First News headed out to Lake Newport in Mill Creek Park for safety tips on the ice from an expert.

Ohio Department of Natural Resources recommends a minimum thickness of clear new ice of four inches.

It said the most important thing before hitting the ice is preparation.

People are encouraged to invest in safety equipment like ice awls, a tool that has spikes which are driven into the ice to help someone pull themselves out of the water.

Having a cell phone handy is also key so you have a way of calling for help should you need to.

Officer Michael Roeger with ODNR shared ice safety tips.

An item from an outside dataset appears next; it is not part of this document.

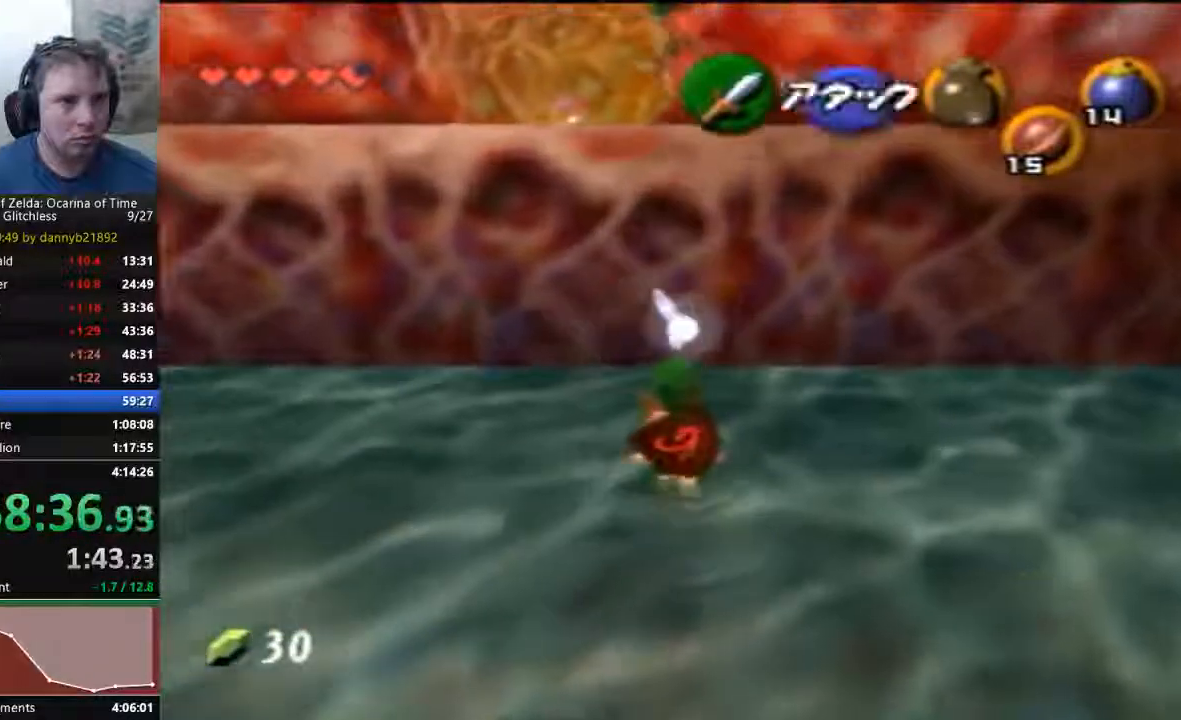
{"buttons": [], "left_stick": "down", "events": []}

“You’ve really only got a few minutes of effective movement or preparation to get yourself back out of the water through the ice. If you’re not prepared it can make the difference of serious injuries or death,” Roeger said.

Roeger said to avoid participating in activities like ice fishing or snowmobiling on your own if you’re a novice or beginner.

He suggests going with locals who have experience on the body of water you might be on that day, as they may be aware of some of the known hazards.

It’s important to know how to test the ice for safety.

The Ohio Department of Natural Resources tells me there are a couple of ways to check ice thickness.

It recommends a spud bar, which is a large chunk of steel used to hit the ice and gauge the thickness.

It’s also important to be mindful of areas where wildlife, like geese, gather so the ice never really forms well, or forms up much later than the rest of the ice you’re traveling on. In some cases there may be no signs at all that the ice is unsafe, but other times there are.

“There may be some known hazards such as currents around,” Roeger said. “Some bridges or a spring underneath the water that always keeps that one area of the lake thinner ice.”

Fluctuating temperatures can also make for unsafe ice.. When ice thaws and freezes repeatedly, it becomes weak over time and degrades.

According to ODNR, the beginning and end of the winter season are when the organization tends to get a lot of calls about incidents on the ice.

Many people get out on the ice a little too soon when it is still forming, or they try to push the season out later than it should be when the ice is deteriorating and no longer safe.